## What the task requires
When you reach the entries below, transcribe each line word for word.

━━━━━━━━━━━━━━━━━━━━

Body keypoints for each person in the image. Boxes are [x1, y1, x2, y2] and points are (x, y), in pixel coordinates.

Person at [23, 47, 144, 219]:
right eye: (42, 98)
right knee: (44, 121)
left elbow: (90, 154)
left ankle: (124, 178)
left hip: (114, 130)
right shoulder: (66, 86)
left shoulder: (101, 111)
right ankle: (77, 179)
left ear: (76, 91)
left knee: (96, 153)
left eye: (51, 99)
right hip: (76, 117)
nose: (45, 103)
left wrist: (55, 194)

━━━━━━━━━━━━━━━━━━━━

## Solution to the problem
Body keypoints for each person in the image. Boxes are [x1, y1, x2, y2] and points are (x, y), in pixel coordinates.

Person at [23, 47, 144, 219]:
right eye: (42, 98)
right knee: (44, 121)
left elbow: (90, 154)
left ankle: (124, 178)
left hip: (114, 130)
right shoulder: (66, 86)
left shoulder: (101, 111)
right ankle: (77, 179)
left ear: (76, 91)
left knee: (96, 153)
left eye: (51, 99)
right hip: (76, 117)
nose: (45, 103)
left wrist: (55, 194)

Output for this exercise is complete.